Magnetosphere-Ionosphere Coupling and Magnetospheric Multiscale Observations of Field-Aligned Currents Near the Dayside Magnetopause

Abstract:

The four-spacecraft Magnetotail Multiscale mission has acquired very high quality particles and fields data at the dayside magnetopause. These data allow us to compare field-aligned currents as calculated from the curl of the magnetic field with the currents as deduced by electron and ion measurements provided by the Fast Plasma Investigation (FPI). We find, not surprisingly, given the electron mobility, that the field-aligned current derived from the magnetic field is consistent with that obtained from the measured electron flux. In general the field-aligned current can be several hundreds of nA/m². These current densities are much larger than those typically observed at the ionosphere, after taking into account the factor of ~1000 reduction in flux-tube area when mapped to the ionosphere. This strongly suggests that most of these currents must be closed locally, via perpendicular currents. As the spacecraft move deeper into the magnetosphere the current density tends to be reduced, and can show an oscillatory signature.

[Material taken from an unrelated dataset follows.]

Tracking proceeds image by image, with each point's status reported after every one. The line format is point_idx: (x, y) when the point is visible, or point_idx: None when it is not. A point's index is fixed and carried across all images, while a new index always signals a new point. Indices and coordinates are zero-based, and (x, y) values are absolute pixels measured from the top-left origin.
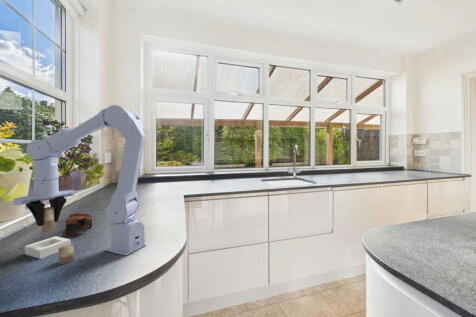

The dominant current does appear to be consistent with Region-1 polarity. It is not clear if the oscillations are temporal or spatial, but if the latter this may be consistent with an Alfvén wing, where the currents are reflected at a conductivity or refractive index gradient, but are also advected deeper into the magnetosphere because of the underlying plasma flow. Given the finite transit time of the waves and the particles carrying the current, understanding the mapping of the currents to the ionosphere requires models that take these finite transit-time effects into account. It is also apparent that such models should include processes that allow for more local closure of the currents.